Half of the time I long to be fierce, I long to wake up every day with the vitality and life that you swore that you’d permanently possess. The other half of the time, I’m too tired to get out of bed. I’m too paralyzed with fear to walk across the room. Days turn into weeks and weeks turn into months. I remember the days when I lived off of diet coke and I coddle those memories not for the sake of any outward appearance, but because those were the times when my life had a purpose. Direction. Something.
They look in from the outside and say, “you have so much to live for.” I promise that if I hear those words ever again, I’ll implode. No one teaches you that having everything is dangerously close to having nothing. No degree or G.P.A. or jean size will save me from myself. No amount of medications or shock treatments will lull the daymares of reality.
Everyday is a mental hospital masquerade, a tender seroquel-klonopin-trazadone whirlwind of unspoken words and hidden horror shows.
*******
Two months later I see that I spent June through February and back again fantasying about what life might be like without me in it and so much of that time, I realize now, was a life without me in it, anyway. It was a silent funeral for the unalive, a celebration of unbirthing. When Lux Aeterna becomes your anthem and the hospital becomes your home, you start to wonder what life was like before all of this.
When reading and writing is all together too foreign, you start to wonder if you even really exist. But it’s always right when all your faculties seem amiss that they finally start returning to you—you’re finally able to open a book, and it’s probably the same day that you’re finally able to open a blind.
The day that things shatter, the day the silence breaks, leaves your ears ringing. Six months later you are back in space and you realize what you thought was a home was a toxic incubator, what you thought was your anthem was a misplaced swansong. The air is so much colder than you remember it, but when you’re allowed to breathe it in again you do so in fierce, greedy gulps, not knowing how much of life is yours for the taking and how much you’ll be able to save for tomorrow.
You wish that you could swallow the sea, numb your limbs, and taste the salt. When there is no place left to wander, you descend to your final destination. Coming home happens in small, unsteady steps. First, it’s convincing gravity to be on your side. This takes a while. They’ll tell you about grounding as though you were meant to find paradise amidst the earth’s soil. Then, it’s convincing yourself to stay there. This takes an eternity. But you laugh, knowing now that you always had the time.

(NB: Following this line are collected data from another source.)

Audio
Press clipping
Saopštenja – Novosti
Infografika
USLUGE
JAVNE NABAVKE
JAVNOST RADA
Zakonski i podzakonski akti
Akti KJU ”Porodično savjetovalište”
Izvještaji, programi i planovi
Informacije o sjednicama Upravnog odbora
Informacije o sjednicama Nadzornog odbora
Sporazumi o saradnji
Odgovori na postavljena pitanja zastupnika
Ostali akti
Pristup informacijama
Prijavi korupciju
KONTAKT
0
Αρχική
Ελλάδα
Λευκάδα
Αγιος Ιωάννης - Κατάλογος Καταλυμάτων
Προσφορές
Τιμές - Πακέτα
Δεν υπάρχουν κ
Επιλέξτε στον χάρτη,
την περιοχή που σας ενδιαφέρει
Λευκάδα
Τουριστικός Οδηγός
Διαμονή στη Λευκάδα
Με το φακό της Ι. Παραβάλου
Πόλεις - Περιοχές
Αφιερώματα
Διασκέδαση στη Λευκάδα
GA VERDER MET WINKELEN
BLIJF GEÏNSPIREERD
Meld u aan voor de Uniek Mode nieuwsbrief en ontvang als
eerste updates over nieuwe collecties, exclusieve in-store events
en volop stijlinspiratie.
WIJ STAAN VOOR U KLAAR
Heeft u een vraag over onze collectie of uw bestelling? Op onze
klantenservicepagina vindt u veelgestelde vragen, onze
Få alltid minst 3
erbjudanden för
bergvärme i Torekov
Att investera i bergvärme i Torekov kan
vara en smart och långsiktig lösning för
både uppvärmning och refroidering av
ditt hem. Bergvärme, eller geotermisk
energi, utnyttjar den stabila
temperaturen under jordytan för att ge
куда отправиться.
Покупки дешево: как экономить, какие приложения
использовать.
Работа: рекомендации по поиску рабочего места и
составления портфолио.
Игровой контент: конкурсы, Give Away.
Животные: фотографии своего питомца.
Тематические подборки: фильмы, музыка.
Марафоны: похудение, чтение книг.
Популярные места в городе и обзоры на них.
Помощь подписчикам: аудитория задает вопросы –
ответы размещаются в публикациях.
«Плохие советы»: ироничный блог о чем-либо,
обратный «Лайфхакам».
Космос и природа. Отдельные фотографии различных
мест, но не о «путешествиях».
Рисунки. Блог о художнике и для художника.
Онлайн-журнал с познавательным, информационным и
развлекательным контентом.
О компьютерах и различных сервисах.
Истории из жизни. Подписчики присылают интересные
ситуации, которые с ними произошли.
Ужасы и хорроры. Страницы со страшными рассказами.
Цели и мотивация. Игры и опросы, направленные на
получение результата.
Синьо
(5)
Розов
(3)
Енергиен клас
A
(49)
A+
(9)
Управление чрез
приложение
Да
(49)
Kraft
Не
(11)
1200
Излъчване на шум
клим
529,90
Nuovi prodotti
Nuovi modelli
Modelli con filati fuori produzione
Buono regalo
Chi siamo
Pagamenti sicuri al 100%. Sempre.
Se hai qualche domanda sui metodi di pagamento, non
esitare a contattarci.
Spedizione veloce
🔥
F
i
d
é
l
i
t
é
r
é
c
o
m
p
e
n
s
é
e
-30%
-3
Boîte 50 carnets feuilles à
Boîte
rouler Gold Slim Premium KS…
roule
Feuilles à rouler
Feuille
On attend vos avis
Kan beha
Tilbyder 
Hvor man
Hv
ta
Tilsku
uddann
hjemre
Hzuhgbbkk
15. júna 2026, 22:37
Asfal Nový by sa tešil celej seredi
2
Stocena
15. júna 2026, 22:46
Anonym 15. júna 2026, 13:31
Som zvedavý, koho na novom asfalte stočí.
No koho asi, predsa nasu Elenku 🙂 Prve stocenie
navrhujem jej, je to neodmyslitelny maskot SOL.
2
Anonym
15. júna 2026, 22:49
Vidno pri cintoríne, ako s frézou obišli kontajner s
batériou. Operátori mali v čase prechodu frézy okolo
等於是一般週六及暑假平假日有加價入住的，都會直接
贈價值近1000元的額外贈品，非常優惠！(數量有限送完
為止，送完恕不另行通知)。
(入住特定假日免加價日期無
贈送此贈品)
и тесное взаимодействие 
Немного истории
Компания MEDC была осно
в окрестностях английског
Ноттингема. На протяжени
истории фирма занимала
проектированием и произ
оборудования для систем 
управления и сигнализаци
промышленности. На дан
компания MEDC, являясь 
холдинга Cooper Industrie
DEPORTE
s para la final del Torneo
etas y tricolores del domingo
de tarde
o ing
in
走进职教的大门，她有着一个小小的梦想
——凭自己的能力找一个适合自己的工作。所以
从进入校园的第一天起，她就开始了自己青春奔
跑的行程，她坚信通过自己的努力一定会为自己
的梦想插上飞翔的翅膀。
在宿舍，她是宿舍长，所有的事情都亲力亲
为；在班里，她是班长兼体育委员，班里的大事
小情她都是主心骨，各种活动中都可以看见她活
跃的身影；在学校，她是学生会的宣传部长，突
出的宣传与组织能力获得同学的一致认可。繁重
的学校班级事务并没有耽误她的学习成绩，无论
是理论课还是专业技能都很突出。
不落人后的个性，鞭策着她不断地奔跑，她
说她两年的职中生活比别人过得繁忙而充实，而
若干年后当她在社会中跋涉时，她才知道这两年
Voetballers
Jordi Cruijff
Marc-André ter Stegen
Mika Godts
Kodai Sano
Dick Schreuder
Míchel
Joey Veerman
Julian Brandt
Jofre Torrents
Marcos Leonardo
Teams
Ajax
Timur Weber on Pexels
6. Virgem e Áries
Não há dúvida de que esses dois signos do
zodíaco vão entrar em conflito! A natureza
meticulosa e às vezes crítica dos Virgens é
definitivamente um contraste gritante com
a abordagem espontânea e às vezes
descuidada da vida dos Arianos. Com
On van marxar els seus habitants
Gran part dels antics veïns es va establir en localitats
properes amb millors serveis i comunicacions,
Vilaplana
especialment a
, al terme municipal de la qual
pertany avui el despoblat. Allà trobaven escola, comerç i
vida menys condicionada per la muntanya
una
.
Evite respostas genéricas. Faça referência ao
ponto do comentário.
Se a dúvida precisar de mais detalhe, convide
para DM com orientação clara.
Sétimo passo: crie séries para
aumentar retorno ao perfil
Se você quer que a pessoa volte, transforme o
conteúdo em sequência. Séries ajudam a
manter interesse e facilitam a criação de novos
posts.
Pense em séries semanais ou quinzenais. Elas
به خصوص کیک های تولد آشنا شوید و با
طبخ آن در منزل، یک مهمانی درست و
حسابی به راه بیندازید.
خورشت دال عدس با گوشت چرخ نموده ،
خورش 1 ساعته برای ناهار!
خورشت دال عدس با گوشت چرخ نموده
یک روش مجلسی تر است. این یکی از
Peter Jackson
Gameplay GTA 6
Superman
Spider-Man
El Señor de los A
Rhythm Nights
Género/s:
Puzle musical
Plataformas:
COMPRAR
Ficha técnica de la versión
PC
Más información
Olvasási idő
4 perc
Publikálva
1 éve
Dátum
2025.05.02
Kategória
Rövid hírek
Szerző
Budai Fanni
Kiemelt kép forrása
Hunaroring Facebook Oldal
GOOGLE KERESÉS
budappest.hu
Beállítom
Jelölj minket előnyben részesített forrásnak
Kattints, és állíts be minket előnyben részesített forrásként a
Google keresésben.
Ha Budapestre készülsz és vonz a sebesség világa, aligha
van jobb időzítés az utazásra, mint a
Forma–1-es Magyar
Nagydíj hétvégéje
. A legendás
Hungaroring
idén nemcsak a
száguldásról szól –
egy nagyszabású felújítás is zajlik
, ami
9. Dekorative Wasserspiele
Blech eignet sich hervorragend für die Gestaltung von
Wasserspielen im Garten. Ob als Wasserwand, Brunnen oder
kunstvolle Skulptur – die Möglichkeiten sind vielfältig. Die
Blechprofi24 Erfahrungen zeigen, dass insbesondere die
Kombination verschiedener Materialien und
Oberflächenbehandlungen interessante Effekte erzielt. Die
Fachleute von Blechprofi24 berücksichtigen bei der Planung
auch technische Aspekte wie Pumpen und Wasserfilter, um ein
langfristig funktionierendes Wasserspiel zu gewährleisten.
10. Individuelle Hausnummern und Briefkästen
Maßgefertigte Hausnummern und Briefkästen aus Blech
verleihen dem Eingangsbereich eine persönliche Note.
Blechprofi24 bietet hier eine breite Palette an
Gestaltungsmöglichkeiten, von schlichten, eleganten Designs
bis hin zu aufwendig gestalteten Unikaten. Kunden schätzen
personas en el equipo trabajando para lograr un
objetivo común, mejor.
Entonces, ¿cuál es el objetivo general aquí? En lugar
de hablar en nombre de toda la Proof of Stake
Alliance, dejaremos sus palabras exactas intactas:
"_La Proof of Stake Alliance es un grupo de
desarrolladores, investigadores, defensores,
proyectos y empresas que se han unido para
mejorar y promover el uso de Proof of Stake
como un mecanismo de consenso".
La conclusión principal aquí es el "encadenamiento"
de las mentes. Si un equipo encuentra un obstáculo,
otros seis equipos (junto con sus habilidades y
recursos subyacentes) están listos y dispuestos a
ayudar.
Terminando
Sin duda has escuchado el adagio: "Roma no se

As always, amazing provocative stuff!! Thank you! It’s been a while but I took your manifestation class in philly some time ago, joined you at equinox in la while visiting my brother ans you were kind enough to publish an essay of mine on this website. Your girl power workshop looks amazing and I would love for my 17 year old daughter and probably all her friends to come. NYC is a little tough (partially because she gets anxiety in NYC and cities in general) so I’m wondering if you would consider doing one of those workshops in either philly or cherry hill???
This touches my heart. I remember being there and I also remember having the time and climbing out.